More broadly, the OCC settlement also includes a section on “general board responsibilities” which is pretty much what one would expect. Whether done through the compliance committee, the audit committee, the whole board, or any other committee, Wells Fargo shall:

  • Require that bank management and personnel have sufficient training and authority to execute their duties and responsibilities here;
  • Hold bank management and personnel accountable for executing those duties and responsibilities;
  • Authorize, direct, and adopt corrective actions as may be necessary; and
  • Address any noncompliance with corrective actions in a timely and appropriate manner.

Clearly the  OCC wants the board to be involved directly with these compliance program improvements. The proof will be whether the board leans on management with sufficient force to address those instances of noncompliance in a timely manner; nothing demonstrates a poor tone at the top better than known problems going unaddressed. 

Actions in the First and Second Lines

Wells Fargo also promised to invigorate the risk management capabilities in both its First Line operating units and the enterprise-wide compliance function in the Second Line. This gives us another chance to review how banks approach compliance in such a highly regulated sector.

Essentially, each line of business in a large bank (consumer banking, commercial banking, wealth management, investment banking, and so forth) has its own compliance team responsible for compliance within that division; and then the enterprise-wide compliance team, led by a chief compliance officer, monitors that work to make sure the First Line compliance teams are performing up to snuff and to understand the total compliance risk facing the bank as a whole.

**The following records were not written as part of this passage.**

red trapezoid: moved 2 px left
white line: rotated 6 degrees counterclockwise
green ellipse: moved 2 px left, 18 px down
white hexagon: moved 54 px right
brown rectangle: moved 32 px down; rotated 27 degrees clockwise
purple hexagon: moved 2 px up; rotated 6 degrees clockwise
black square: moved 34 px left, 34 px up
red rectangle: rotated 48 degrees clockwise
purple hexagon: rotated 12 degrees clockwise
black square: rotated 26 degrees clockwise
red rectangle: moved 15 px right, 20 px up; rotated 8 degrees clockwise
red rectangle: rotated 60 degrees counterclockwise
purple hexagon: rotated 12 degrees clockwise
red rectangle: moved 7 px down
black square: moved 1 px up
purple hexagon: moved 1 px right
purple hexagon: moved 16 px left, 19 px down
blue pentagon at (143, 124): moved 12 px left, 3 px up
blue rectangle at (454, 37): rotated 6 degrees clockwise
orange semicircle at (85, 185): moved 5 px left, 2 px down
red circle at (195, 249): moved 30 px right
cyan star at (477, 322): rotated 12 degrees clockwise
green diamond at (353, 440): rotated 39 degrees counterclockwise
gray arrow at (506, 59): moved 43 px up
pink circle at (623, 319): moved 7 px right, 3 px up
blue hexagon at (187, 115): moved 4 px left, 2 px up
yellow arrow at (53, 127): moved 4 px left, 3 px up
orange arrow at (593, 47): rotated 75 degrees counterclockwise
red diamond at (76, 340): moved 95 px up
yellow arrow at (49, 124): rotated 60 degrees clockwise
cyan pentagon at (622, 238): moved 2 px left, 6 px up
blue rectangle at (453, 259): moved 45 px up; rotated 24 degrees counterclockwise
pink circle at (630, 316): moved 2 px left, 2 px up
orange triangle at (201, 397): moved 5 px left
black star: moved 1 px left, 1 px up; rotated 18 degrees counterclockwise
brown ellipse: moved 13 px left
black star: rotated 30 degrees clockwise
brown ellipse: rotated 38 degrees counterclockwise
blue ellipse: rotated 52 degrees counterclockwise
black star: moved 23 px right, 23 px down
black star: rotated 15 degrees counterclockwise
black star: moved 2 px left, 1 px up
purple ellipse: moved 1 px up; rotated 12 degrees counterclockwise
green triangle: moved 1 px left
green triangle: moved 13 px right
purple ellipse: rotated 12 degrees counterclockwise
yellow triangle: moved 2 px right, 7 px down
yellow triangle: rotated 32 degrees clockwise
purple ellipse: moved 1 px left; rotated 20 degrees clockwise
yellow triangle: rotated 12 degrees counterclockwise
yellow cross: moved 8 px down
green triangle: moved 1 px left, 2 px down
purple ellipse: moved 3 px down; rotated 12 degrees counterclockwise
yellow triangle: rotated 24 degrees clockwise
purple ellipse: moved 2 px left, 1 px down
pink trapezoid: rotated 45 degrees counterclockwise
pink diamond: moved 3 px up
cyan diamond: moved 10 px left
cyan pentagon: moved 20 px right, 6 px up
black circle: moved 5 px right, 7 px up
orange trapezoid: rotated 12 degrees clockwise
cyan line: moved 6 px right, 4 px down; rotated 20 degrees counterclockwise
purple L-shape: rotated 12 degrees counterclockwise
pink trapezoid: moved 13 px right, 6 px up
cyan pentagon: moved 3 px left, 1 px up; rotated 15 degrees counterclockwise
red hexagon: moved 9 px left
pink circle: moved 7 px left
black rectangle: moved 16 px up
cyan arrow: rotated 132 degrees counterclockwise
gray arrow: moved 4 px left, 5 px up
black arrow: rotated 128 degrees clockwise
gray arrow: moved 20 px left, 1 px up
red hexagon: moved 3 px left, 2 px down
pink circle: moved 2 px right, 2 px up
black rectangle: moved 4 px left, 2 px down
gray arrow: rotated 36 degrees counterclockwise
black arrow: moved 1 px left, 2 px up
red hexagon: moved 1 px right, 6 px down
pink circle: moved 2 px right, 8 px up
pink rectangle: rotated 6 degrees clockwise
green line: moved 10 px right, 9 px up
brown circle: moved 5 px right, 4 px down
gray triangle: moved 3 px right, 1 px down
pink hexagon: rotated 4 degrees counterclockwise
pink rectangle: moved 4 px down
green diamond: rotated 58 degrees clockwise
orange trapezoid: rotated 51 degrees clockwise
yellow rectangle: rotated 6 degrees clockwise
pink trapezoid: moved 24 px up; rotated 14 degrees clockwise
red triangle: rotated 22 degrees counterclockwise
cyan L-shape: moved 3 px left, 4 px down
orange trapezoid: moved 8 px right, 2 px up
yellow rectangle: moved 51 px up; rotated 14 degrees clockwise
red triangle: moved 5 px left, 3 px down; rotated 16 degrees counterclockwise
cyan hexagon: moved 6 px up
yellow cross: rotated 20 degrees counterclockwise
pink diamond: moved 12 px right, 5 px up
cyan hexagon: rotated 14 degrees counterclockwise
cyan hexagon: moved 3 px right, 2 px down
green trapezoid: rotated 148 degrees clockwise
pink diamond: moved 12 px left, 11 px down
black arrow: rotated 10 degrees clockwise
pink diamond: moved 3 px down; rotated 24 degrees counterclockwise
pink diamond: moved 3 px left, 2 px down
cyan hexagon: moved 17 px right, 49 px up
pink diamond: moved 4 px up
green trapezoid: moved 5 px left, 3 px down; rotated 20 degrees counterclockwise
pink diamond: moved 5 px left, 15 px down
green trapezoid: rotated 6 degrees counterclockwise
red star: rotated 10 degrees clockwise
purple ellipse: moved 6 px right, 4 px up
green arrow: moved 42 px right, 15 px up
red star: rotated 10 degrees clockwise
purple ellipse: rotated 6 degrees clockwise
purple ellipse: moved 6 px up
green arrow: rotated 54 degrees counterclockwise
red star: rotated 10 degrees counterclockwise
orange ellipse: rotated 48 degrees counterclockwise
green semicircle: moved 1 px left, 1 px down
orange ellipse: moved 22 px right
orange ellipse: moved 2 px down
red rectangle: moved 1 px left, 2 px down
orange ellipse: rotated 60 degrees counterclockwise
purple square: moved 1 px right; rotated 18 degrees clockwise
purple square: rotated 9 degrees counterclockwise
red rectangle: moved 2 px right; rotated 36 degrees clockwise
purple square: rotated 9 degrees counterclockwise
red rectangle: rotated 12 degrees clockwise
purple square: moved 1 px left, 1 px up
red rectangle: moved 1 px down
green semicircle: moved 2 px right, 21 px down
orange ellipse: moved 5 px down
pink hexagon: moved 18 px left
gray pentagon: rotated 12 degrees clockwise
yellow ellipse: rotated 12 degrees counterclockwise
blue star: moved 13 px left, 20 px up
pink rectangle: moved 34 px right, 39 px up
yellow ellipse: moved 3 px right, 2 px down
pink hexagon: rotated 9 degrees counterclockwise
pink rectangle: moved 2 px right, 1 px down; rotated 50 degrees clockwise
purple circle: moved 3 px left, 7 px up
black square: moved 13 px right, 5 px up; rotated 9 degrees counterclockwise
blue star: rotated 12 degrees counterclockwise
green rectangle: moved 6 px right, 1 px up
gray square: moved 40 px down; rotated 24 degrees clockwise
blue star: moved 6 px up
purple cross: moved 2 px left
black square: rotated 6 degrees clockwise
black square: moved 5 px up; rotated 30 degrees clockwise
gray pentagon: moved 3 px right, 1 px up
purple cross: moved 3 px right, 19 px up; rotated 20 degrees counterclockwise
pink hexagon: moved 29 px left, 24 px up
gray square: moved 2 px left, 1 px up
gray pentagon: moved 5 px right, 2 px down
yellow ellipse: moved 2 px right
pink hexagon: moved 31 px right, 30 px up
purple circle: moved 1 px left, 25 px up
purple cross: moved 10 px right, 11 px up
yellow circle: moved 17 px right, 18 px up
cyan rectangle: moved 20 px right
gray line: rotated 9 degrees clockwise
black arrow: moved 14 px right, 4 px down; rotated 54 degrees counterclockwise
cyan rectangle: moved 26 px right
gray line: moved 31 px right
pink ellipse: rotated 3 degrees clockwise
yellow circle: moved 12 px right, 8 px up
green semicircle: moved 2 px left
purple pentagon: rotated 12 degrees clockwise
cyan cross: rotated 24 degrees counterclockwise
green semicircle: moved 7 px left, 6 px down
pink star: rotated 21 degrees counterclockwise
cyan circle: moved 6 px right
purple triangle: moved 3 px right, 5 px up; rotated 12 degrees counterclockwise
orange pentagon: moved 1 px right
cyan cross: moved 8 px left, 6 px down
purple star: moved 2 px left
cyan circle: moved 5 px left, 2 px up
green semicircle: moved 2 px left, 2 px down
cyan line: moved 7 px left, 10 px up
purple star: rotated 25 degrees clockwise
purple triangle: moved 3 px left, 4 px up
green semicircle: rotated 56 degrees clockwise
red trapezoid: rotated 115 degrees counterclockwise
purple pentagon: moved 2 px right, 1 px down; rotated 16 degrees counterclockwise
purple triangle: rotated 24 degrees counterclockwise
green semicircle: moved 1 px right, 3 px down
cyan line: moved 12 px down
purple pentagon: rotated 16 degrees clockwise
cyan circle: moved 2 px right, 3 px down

This distinction between the First and Second lines is important, because first-line operating divisions might decide that their compliance risk is low, and introduce more risk than senior management might like. Or you might have multiple operating teams dabbling with different amounts of compliance risk, and the chief compliance officer in the Second Line would need to intervene to be sure the units are not, in aggregate, taking on more compliance risk than they understand.

Anyway, back to Wells Fargo and the OCC settlement. Wells Fargo agreed to strengthen the roles, responsibilities, and lines of authority for financial crimes risk management in both the First and Second lines. 

In the First Line, for example, that means stronger policies, procedures, and controls to assure effective implementation of the bank’s enterprise-wide AML and sanctions programs. It also means more testing of controls in those first-line units, more training (which must be job-specific), and reviews to assure that the First Line maintains sufficient staff to support the AML and sanctions compliance programs.

Wells must also do much the same for the Second Line compliance function, with a few extra twists. For example, the Second Line must also develop policies, procedures, and controls to oversee risk rating, escalation, the performance of root cause analyses, and resolution of compliance issues in a timely manner. (Crucial compliance duties, to be sure; but not ones that should be left to First Line operating teams.) The Second Line is also responsible for reporting compliance issues to senior management, and for “the functioning of financial crimes risk management-related forums,” whatever those are.

My only question here is whether Wells Fargo has some type of compliance risk governance framework — something that defines the roles, responsibilities, and accountability for both the front-line units and the independent compliance risk management team in the Second Line. You’d assume that a bank as big as Wells Fargo does indeed have such a framework; otherwise the chance of conflicting roles and responsibilities (and the ensuing turf battles) goes nowhere but up.

That’s enough for today. In a post later this week we’ll look at the specific compliance program improvements Wells must make for customer due diligence, suspicious activity reporting, risk assessment, and all the rest.